Supplied passage>

DULUTH, Ga. – Heartbreaking images from India show human suffering on a scale beyond anything most people have ever seen as the COVID pandemic races through a nation of 1.3 billion people.

Hospitals are full and can’t accept more patients. People are caring for sick loved ones at home. Their greatest physical need is oxygen.

That’s where a group of Georgia Baptists have stepped in, supplying oxygen concentrators to the hard-hit states of Delhi and Odisha. They’re working with the Good News Centre, an India-based Christian ministry that has Duluth connections.

Kadmiel Kumar, a deacon at First Baptist Church in Duluth, has been leading the effort to help Good News Centre purchase and ship oxygen concentrators to his native India where an average of 300,000 people are contracting COVID-19 each day.

The official government death count stands at 330,000, but international relief agencies believe the actual number is far higher.

Kumar, volunteers with the Good News Centre as a liaison between churches in the U.S. and India. The Good News Centre’s goal is to get the oxygen concentrators into churches to help people who are being turned away at hospitals.

Kumar said the cost to purchase and deliver the devices is $1,800 to $2,000 each.

Mark Hearn, pastor of First Baptist Duluth, said the goal is to raise $300,000 to buy the oxygen concentrators, to pay funeral expenses for pastors who have died from COVID, and to provide food to church members who are going without while grocery stores are under lockdown.

First Baptist Church Woodstock and Dunwoody Baptist Church also are helping with the initiative.

“To date, we’ve raised $170,000 of the $300,000 goal,” Hearn aid. “We need another eight or 10 churches to give $10,000 to $15,000 each to reach our goal.”

In the Atlanta suburbs, home to so many immigrants from India, the initiative hits close to home.

Things to do>
- A) Repeat, word for word, the part of the article about oxygen aid for India that opens with the words containing "The official government" and closes with "away at hospitals.".
- B) According to the article about oxygen aid for India, how much does it cost to purchase and deliver each oxygen concentrator?
- C) Carry the article about oxygen aid for India further, beginning after its last sentence.
The data that comes next is separate from the article about oxygen aid for India.

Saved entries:
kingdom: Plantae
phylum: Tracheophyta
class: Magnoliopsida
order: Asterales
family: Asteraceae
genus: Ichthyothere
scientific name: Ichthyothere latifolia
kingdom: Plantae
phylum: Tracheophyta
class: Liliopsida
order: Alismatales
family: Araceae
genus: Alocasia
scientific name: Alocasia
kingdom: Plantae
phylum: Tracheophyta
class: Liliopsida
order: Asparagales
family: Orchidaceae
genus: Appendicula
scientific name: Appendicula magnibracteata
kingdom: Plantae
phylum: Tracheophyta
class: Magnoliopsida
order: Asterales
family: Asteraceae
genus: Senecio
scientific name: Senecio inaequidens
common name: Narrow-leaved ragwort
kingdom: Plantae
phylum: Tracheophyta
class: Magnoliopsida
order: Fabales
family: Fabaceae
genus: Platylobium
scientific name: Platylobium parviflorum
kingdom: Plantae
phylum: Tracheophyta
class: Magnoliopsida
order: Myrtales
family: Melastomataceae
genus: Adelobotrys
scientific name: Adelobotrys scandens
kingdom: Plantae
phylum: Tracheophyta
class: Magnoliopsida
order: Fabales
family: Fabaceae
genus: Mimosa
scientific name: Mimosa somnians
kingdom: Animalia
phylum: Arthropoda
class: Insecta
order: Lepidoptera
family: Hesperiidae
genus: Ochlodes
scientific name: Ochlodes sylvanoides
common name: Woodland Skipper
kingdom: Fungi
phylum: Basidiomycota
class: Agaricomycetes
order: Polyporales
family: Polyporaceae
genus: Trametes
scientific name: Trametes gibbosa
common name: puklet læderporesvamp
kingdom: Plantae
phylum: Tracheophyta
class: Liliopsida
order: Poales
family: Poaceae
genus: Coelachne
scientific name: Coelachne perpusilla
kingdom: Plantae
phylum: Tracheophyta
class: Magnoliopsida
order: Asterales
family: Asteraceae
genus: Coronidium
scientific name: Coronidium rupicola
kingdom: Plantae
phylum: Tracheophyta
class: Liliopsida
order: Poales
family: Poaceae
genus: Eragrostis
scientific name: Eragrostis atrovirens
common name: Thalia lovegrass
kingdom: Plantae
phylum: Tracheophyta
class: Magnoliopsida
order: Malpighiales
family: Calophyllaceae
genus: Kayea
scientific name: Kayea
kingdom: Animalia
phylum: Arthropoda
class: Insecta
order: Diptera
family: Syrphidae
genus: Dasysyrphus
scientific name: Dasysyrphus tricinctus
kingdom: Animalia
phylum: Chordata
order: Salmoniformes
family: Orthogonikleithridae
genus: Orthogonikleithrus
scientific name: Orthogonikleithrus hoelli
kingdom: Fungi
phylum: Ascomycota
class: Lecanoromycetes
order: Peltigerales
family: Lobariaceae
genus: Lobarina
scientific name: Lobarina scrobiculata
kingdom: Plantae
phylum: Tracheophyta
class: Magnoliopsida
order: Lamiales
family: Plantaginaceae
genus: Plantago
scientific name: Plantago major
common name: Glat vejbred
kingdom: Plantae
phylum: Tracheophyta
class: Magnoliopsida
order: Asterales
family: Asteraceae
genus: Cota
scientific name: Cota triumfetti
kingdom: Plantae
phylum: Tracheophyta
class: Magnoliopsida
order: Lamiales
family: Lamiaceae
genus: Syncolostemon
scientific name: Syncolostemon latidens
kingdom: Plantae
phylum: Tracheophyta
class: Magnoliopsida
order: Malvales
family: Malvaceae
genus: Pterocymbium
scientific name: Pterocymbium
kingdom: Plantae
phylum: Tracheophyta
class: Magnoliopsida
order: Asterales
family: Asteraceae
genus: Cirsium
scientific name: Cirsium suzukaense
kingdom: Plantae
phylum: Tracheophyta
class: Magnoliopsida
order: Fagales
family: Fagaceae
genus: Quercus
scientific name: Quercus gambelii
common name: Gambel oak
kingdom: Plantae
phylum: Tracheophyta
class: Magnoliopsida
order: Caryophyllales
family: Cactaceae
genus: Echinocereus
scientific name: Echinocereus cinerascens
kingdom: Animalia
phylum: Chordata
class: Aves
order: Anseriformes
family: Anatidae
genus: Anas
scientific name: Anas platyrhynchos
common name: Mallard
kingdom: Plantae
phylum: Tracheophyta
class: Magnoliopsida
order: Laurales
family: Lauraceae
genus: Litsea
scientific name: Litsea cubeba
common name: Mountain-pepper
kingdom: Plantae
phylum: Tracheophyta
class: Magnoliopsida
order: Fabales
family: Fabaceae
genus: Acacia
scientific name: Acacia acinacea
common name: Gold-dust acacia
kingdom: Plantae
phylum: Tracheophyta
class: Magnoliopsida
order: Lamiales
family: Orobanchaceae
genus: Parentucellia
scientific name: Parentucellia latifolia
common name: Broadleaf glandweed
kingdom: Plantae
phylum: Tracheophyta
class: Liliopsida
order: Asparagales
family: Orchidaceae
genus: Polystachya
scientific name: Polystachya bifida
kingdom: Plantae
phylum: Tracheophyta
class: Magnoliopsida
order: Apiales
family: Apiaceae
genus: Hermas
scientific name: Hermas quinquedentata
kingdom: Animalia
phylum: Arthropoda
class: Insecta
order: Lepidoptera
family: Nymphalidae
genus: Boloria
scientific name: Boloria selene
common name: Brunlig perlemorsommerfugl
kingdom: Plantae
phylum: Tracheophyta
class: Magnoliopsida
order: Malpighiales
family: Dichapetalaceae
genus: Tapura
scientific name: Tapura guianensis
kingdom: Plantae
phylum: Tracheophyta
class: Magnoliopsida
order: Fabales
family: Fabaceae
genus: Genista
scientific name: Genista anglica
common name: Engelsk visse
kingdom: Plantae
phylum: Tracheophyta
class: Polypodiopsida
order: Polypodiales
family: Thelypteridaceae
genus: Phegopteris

Answers to the exercise>
- A)
The official government death count stands at 330,000, but international relief agencies believe the actual number is far higher.

Kumar, volunteers with the Good News Centre as a liaison between churches in the U.S. and India. The Good News Centre’s goal is to get the oxygen concentrators into churches to help people who are being turned away at hospitals.

- B) $1,800 to $2,000 each.

- C)
“We have multiple partners on the field in India, and with the need being so remarkable, we tried to dig deep and stretch ourselves and trust God to meet all of our needs,” said Jeremy Morton, pastor of First Baptist Woodstock. “One of our contacts who is a personal friend of mine – I’ve traveled with him in India and he’s traveled with me in the United States – is with his wife and children under strict orders to not leave his home except for food or a medical emergency. But, yet, what encourages us is how, even in this crisis, our field partners in India refuse to quit. They feel called to the work there like never before. Seeing their faith as their country goes through this dark time inspires us.”"

Hearn said his church lost an India church-planting partner to COVID just over a week ago.

“It’s extremely personal to me,” he said. “I am getting reports almost daily of people I personally know who have succumbed to COVID.”

Kumar said he feels a variety of emotions, from frustration to despair, as he watches the pandemic sweep across India. His brother, Daniel, a pastor in the state of Delhi who runs Good News Centre, took 62 calls in a single day from people who were sick and asking for help or who had family members who had died and were in need of comfort.

Churches in Delhi and Odisha are being hit especially hard. At last count, 135 pastors those two states had died from the virus, Kumar said.

Hearn said churches have an opportunity to help people truly in need by taking part in the initiative.

“This may be the best investment in ministry dollars that I’ve seen in my 40 years of pastoring,” he said.